In cases of aplastic anemia, including patients with FA, long-term treatment with anabolic steroids and replacement therapy with blood components is commonly implemented. However, this approach requires extreme caution because of the association of anabolic steroid hormone therapy with iron deposition and hepatocarcinogenesis [17, 18]. The patient in this report presented with iron deposition resulting from transfusion dependency and long-term treatment with anabolic steroid hormones and immunosuppressants. Iron deposition was suspected to be a contributing factor to the development of HCC. Taken together, it is necessary to pay attention to HCC development in such cases.

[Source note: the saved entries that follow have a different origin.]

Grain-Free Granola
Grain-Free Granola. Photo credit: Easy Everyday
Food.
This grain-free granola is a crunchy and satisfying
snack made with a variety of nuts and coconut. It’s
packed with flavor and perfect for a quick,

In conclusion, this is a first report which documents a case of HCC complicated by FA wherein the patient was successfully treated with TAE. The therapeutic approach against HCC is usually determined based on the tumor stage and hepatic reserve function. In cases of HCC complicated by FA, the selection of the appropriate therapeutic strategy should be based on a comprehensive evaluation that includes the assessment of the severity of pancytopenia, performance status, and other relevant variables.

Statement of Ethics

The authors have no ethical conflicts to disclose.

Disclosure Statement

The authors declare no conflict of interest.